Em casa, a seleção brasileira tentará alcançar os quatro títulos da Itália, que é a maior vencedora da história, com quatro vitórias. O Brasil vem logo atrás com três, seguido de Rússia com um título. Responsáveis por representar o país em casa serão André Baran, Vinicius Font, Thales Santos, Rafaella Muller, Joana Cortez e Marcela Vita.

- É a realização de um sonho, o Beach Tennis nasceu no Brasil exatamente na cidade do Rio de Janeiro. Então a gente conseguir trazer um mundial de equipes pra cá é até difícil de descrever. É sim muito merecido, já que somos tricampeões mundiais - comemorou Vinicius Font.

O formato do torneio por equipes será disputado como de costume, com confronto de duplas masculinas e femininas e um duelo de duplas mistas no caso de desempate. É de responsabilidade do capitão de cada seleção definir a melhor formação do time. No caso do Brasil, essa missão será de Alex Mingozzi, italiano ex-número 1 do mundo e técnico invicto da seleção. Com ele, o país venceu os últimos dois mundiais, em 2018 e 2019 - em 2020 não aconteceu por conta da pandemia do coronavírus.

- Nenhuma seleção ganhou até hoje três títulos consecutivos e agora temos essa possibilidade. Vamos tentar fazer nosso melhor obviamente e a energia em casa será boa, tenho certeza - disse Alex Mingozzi.
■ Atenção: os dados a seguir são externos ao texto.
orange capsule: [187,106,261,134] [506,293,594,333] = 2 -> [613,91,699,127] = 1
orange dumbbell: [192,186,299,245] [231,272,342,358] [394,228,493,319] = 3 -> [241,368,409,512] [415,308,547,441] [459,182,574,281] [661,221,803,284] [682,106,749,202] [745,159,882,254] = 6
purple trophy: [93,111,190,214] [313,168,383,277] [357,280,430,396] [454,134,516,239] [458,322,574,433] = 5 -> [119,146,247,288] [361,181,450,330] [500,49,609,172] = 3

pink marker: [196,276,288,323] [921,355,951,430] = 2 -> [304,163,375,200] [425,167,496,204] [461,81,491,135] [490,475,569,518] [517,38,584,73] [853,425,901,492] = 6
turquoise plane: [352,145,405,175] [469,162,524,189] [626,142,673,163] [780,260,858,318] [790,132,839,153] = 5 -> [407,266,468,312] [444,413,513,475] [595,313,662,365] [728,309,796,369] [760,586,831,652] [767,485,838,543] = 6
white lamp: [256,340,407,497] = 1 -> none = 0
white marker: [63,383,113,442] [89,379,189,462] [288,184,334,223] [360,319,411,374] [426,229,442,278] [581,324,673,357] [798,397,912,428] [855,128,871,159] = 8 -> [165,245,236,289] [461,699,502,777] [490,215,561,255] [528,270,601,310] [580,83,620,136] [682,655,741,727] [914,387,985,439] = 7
Nesta formação não poderia faltar um nome: Joana Cortez. Tenista com passagem pelas Olimpíadas de Sydney 2000 e direito a dois ouros pan-americanos, ela é uma das precursoras do Beach Tennis no Brasil. Presente na formação brasileira nos três títulos mundiais, Joana quer conquistar mais um vestindo as cores verde e amarelo.
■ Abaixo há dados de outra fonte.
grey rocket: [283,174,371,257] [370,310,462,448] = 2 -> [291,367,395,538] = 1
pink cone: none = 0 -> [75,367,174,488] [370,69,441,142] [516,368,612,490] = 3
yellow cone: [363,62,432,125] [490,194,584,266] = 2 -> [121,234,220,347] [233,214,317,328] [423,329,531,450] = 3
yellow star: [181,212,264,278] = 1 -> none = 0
- Eu estive em todas as competições, estou muito feliz de estar na seleção e acho que vai ser uma grande festa pro esporte e pra todo mundo. Um orgulho muito grande estar jogando esse Mundial no Brasil depois de oito anos jogando na Rússia - vibrou Joana.

A Copa do Mundo de Beach Tennis será realizada em Copacabana, com a presença de 50% da capacidade de público nas arquibancadas: 450 espectadores. Sobre protocolos sanitários, a organização do evento está seguindo a regras vigentes no Rio de Janeiro, incluindo a exigência de carteira de vacinação contra a Covid-19. Entrada será franca, e a arena ficará localizada na praia ao lado do posto 2.

O Beach Tennis
A modalidade que surgiu na Itália e chegou ao Brasil em 2008 é uma mistura de tênis com vôlei de praia. A contagem se assemelha ao tênis (15/30/40), porém sem a disputa de vantagem. Os sets podem variar, mas costumam ser de seis games. O sacador, como no vôlei de praia e diferentemente do tênis, pode "servir" livremente. E no caso de toque na fita o ponto nunca "volta".
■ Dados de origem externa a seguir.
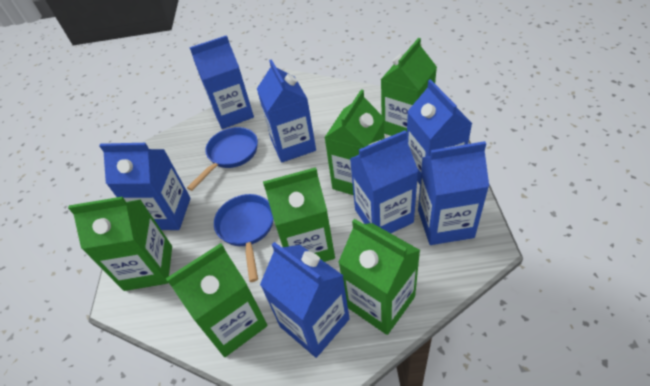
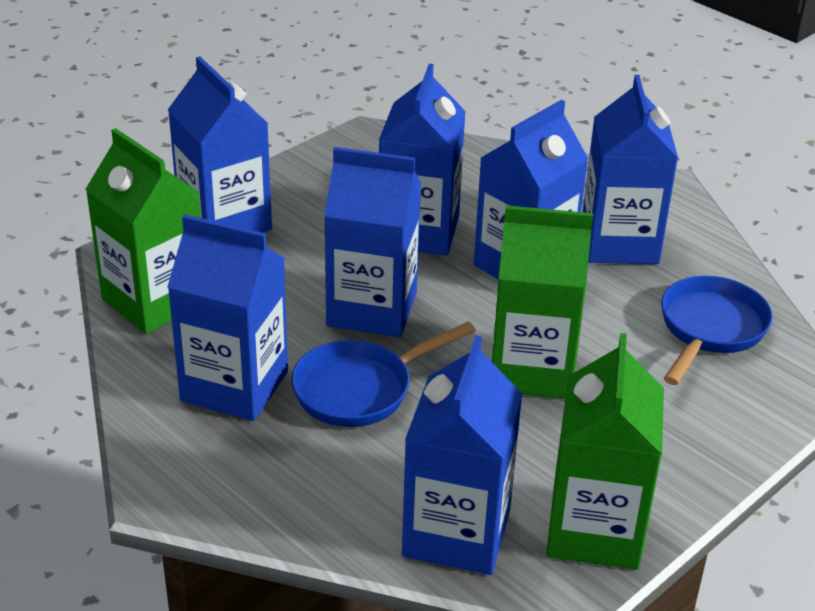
green carton: [68,197,172,291] [166,243,267,357] [263,167,335,262] [324,89,385,195] [338,219,420,335] [381,38,437,136] = 6 -> [86,128,201,334] [492,205,593,399] [546,333,664,570] = 3

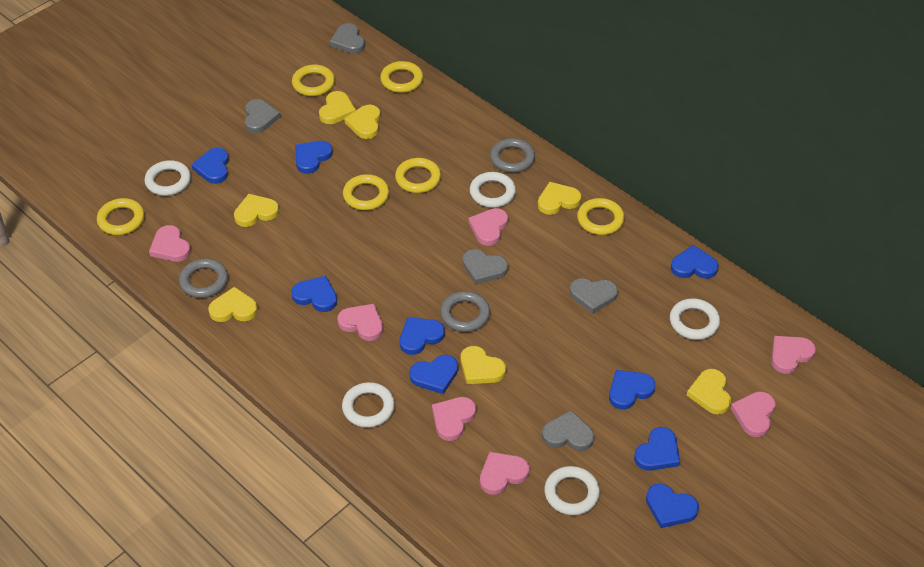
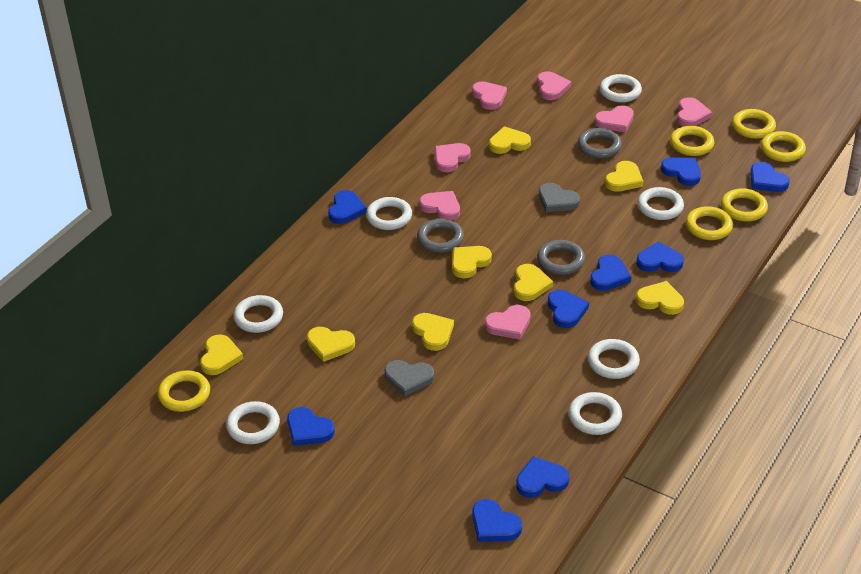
grey heart: [245,99,280,133] [330,23,365,54] [463,249,508,284] [542,410,594,451] [570,278,618,314] = 5 -> [384,360,434,396] [539,183,580,212] = 2
white ring: [145,160,191,196] [342,382,395,428] [470,172,516,208] [544,466,600,515] [670,298,720,340] = 5 -> [226,401,280,444] [233,295,283,333] [366,197,412,230] [568,392,622,435] [588,339,640,379] [600,74,642,103] [638,187,684,220] = 7
yellow heart: [208,287,258,322] [234,194,279,227] [319,91,356,124] [344,105,380,139] [461,346,506,384] [538,182,581,215] [687,369,731,414] = 7 -> [200,334,244,375] [307,327,355,362] [412,313,454,351] [452,246,492,278] [489,126,531,154] [514,264,553,301] [605,161,644,192] [636,281,684,315] = 8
A modalidade costuma ser praticada em duplas, com confrontos femininos, masculinos e mistos. A rede fica a 1,70 cm do chão no caso das mulheres e 1,80 cm no caso dos homens. Atualmente no mundo, mais de 80 países têm o Beach Tennis como prática esportiva. Ao todo são 1,2 milhões de praticantes no planeta.

No Brasil, segundo a Confederação Brasileira de Beach Tennis, a modalidade teve um aumento considerável durante a pandemia, de 30%.